What you are asked to do — Reproduce the data line for line, from its start through the line that contains "Quy trình này".

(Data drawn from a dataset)

◆ ◆ ◆ ◆ ◆

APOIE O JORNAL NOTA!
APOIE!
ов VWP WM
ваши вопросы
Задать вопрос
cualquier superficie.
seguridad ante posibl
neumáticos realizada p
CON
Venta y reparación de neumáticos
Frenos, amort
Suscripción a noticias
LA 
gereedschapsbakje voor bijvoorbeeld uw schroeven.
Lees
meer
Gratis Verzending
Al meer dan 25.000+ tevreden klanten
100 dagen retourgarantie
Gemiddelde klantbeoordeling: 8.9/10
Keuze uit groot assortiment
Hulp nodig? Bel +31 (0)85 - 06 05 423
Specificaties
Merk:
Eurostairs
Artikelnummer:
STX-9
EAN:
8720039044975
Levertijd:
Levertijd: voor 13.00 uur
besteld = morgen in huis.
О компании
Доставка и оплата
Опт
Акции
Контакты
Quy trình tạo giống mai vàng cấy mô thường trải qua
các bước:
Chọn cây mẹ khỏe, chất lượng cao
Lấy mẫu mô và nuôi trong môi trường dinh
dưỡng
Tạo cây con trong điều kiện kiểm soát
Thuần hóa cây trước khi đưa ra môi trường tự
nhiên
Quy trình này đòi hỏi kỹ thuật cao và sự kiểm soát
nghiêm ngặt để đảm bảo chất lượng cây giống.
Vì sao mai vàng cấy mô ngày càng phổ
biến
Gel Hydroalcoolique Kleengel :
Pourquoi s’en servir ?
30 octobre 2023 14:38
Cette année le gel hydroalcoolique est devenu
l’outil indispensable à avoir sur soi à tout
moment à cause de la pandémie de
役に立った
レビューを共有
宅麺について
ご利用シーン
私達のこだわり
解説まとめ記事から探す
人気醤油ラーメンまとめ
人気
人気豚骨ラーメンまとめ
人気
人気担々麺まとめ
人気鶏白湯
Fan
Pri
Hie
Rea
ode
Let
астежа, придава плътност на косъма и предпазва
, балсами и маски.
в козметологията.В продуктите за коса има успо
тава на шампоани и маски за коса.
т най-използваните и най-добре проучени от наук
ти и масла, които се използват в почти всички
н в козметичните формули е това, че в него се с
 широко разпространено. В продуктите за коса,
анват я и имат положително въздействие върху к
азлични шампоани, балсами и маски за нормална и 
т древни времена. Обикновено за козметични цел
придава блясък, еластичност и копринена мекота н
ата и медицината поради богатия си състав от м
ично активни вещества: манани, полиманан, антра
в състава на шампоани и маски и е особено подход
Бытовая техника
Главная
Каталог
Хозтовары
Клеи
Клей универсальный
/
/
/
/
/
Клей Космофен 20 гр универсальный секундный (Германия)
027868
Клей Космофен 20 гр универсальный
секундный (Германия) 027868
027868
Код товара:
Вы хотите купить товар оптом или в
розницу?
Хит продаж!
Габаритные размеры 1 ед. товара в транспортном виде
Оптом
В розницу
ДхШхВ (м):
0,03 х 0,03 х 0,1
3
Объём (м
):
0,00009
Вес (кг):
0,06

◆ ◆ ◆ ◆ ◆

Reply to the exercise —
APOIE O JORNAL NOTA!
APOIE!
ов VWP WM
ваши вопросы
Задать вопрос
cualquier superficie.
seguridad ante posibl
neumáticos realizada p
CON
Venta y reparación de neumáticos
Frenos, amort
Suscripción a noticias
LA 
gereedschapsbakje voor bijvoorbeeld uw schroeven.
Lees
meer
Gratis Verzending
Al meer dan 25.000+ tevreden klanten
100 dagen retourgarantie
Gemiddelde klantbeoordeling: 8.9/10
Keuze uit groot assortiment
Hulp nodig? Bel +31 (0)85 - 06 05 423
Specificaties
Merk:
Eurostairs
Artikelnummer:
STX-9
EAN:
8720039044975
Levertijd:
Levertijd: voor 13.00 uur
besteld = morgen in huis.
О компании
Доставка и оплата
Опт
Акции
Контакты
Quy trình tạo giống mai vàng cấy mô thường trải qua
các bước:
Chọn cây mẹ khỏe, chất lượng cao
Lấy mẫu mô và nuôi trong môi trường dinh
dưỡng
Tạo cây con trong điều kiện kiểm soát
Thuần hóa cây trước khi đưa ra môi trường tự
nhiên
Quy trình này đòi hỏi kỹ thuật cao và sự kiểm soát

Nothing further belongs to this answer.